── Records for this exercise ──

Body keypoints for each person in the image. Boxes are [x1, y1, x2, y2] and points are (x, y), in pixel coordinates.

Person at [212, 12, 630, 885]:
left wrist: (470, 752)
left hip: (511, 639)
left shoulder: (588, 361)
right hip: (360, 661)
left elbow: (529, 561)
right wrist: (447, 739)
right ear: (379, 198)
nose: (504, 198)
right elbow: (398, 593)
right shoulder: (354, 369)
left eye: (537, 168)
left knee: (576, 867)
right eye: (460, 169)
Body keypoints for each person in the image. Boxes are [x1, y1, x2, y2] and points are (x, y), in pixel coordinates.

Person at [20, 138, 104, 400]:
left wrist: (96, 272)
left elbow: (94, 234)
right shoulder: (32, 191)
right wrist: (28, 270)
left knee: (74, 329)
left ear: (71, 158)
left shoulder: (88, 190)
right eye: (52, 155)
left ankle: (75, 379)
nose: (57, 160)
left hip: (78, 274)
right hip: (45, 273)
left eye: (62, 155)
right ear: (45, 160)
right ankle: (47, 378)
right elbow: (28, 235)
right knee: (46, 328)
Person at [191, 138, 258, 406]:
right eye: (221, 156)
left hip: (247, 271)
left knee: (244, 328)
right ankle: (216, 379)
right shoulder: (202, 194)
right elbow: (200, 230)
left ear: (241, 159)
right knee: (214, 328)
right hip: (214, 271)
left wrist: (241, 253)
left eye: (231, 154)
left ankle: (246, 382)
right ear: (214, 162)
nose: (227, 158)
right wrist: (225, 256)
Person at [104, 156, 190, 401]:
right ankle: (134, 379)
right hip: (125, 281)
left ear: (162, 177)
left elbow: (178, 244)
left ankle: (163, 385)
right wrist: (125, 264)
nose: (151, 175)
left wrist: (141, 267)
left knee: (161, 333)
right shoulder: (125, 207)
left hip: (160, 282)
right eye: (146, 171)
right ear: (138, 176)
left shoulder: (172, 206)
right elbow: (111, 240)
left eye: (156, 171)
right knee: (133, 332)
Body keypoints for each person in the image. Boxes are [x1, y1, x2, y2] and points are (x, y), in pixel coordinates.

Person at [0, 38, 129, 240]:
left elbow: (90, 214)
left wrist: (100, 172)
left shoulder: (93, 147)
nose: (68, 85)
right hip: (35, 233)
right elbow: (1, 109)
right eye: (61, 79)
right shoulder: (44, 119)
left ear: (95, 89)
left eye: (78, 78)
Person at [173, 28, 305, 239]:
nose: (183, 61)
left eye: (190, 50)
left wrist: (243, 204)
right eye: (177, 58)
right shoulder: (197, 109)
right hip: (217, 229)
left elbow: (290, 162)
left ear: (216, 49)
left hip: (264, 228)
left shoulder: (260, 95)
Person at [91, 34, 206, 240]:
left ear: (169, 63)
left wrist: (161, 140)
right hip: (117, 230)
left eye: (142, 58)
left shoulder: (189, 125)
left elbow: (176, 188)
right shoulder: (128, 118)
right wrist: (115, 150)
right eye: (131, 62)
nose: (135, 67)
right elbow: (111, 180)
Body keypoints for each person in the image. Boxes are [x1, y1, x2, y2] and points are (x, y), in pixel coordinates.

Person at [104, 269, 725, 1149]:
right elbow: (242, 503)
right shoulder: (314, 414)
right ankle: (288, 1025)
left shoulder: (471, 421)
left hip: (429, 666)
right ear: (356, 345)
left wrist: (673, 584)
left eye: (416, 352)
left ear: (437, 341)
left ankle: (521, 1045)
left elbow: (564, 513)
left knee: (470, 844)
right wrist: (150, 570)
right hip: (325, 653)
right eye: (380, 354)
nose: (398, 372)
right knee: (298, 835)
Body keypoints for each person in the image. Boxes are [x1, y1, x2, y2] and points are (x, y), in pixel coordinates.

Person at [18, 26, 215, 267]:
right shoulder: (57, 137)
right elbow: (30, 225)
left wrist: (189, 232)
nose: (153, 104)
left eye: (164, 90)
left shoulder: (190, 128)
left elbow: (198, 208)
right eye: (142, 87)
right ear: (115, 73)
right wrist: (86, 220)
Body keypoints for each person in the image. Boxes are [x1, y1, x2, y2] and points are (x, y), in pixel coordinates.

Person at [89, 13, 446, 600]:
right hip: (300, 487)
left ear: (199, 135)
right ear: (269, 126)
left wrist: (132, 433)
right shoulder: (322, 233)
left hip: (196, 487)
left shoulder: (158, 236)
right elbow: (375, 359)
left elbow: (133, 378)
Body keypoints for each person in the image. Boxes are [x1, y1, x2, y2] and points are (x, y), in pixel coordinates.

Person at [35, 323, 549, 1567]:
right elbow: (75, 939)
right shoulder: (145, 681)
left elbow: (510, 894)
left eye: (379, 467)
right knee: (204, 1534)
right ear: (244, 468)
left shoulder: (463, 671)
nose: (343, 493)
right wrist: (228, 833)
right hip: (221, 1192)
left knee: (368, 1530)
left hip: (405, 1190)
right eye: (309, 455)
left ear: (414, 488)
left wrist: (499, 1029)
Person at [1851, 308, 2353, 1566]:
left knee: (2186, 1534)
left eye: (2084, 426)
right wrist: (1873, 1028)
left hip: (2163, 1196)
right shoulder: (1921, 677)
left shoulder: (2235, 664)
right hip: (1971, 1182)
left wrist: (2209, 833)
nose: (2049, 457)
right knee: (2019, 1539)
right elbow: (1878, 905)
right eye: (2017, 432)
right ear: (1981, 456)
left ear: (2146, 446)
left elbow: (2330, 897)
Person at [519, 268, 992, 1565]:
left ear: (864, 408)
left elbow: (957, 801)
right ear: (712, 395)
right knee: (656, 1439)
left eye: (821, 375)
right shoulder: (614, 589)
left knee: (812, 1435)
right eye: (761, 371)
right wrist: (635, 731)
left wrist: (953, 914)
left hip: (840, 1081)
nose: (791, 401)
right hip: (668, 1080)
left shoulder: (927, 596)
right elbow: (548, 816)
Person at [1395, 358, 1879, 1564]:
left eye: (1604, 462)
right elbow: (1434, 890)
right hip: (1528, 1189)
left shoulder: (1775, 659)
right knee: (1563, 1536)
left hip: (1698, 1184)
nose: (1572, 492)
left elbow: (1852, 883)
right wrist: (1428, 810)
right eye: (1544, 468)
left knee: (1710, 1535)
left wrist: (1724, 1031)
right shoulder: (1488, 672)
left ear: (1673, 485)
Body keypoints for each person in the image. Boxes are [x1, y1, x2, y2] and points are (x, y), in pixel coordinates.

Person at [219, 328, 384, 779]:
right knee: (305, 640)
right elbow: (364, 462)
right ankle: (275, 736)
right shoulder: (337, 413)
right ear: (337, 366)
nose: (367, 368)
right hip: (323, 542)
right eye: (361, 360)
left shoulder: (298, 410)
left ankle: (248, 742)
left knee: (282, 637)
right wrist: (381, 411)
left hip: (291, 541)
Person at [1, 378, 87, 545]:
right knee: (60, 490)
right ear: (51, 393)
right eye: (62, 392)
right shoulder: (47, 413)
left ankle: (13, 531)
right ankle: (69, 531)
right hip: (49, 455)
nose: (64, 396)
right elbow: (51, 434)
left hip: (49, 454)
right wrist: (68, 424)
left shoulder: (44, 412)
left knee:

───

_Problem to solve_: Please make an exact copy of the lines above from the line with "right hip: (221, 1192)" through the line with "left elbow: (957, 801)", both ends included.

_Your solution_:
right hip: (221, 1192)
left knee: (368, 1530)
left hip: (405, 1190)
right eye: (309, 455)
left ear: (414, 488)
left wrist: (499, 1029)
Person at [1851, 308, 2353, 1566]:
left knee: (2186, 1534)
left eye: (2084, 426)
right wrist: (1873, 1028)
left hip: (2163, 1196)
right shoulder: (1921, 677)
left shoulder: (2235, 664)
right hip: (1971, 1182)
left wrist: (2209, 833)
nose: (2049, 457)
right knee: (2019, 1539)
right elbow: (1878, 905)
right eye: (2017, 432)
right ear: (1981, 456)
left ear: (2146, 446)
left elbow: (2330, 897)
Person at [519, 268, 992, 1565]:
left ear: (864, 408)
left elbow: (957, 801)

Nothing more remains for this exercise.